Burgers, corn on the cob and beer. A quintessential summer supper on the porch. As some of you know, I don't eat meat (except for fish). So when I have a hankering for a burger, I like to make my own veggie burgers. Here's an easy, delicious recipe for pinto bean and rice burgers -- I add a touch of cayenne pepper to boost the flavor. This recipe makes eight burgers, so if you're not feeding a crowd, you can freeze the uncooked patties for future use. Just thaw in the fridge (or microwave) and cook as described in step 2.

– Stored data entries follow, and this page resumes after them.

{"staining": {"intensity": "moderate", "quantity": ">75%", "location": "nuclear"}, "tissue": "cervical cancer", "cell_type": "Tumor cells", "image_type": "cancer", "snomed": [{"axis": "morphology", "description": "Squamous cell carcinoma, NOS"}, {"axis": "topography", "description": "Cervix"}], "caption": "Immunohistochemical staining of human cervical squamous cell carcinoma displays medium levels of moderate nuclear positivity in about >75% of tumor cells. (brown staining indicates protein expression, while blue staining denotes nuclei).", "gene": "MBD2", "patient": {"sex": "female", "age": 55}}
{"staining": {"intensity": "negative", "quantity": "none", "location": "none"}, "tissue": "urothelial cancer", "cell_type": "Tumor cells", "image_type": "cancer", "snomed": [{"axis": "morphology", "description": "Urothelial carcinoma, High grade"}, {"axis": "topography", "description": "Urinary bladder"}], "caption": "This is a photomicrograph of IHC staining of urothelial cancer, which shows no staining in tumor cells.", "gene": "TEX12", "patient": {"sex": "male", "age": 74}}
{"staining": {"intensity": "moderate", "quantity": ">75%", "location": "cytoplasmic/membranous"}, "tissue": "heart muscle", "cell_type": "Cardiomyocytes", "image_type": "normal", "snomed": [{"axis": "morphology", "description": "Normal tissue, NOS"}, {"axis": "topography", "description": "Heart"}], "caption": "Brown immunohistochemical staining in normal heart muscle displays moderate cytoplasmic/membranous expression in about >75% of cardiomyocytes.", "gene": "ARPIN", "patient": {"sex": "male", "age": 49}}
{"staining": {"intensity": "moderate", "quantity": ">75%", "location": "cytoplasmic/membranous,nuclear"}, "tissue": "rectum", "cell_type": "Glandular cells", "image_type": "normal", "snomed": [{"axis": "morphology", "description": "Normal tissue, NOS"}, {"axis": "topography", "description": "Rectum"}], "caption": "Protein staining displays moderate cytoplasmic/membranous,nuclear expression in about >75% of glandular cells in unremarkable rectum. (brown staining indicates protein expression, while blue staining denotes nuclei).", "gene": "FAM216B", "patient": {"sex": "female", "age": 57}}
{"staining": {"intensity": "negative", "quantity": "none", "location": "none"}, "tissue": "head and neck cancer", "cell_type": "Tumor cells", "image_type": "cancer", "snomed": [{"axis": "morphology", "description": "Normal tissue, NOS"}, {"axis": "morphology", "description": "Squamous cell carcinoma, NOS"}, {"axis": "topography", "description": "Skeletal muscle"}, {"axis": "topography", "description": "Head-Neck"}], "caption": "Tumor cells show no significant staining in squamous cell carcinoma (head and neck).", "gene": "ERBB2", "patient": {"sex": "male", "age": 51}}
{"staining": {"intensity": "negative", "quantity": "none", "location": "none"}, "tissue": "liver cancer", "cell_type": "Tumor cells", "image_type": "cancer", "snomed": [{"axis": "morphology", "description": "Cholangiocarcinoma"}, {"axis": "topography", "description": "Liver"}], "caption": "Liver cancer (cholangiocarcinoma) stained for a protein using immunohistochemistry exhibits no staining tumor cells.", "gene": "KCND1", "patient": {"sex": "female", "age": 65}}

Pinto Bean and Rice Burgers
1) In a large bowl, mash two 15.5 oz. cans of pinto beans (rinsed and drained) until a coarse paste forms. I like to leave a few whole beans in the mixture. Add 1-3/4 cups of cooked brown rice, 1/3 cup plain breadcrumbs, 1 bunch scallions that have been thinly sliced (light green and some dark green parts included), 1/4 cup chopped fresh cilantro, 2 large eggs, 1/8 teaspoon cayenne pepper, 1/2 teaspoon salt and 1/4 teaspoon freshly ground pepper. Using your hands, gently fold ingredients to combine, and form into eight patties.
2) In a large skillet, heat a tablespoon or two of canola oil over medium-high heat. Add half the patties and cook until browned and cooked through, about 3 or 4 minutes per side. Repeat with remaining patties, adding more oil as needed. Serve on whole wheat buns with lettuce, tomato or your favorite toppings. Enjoy!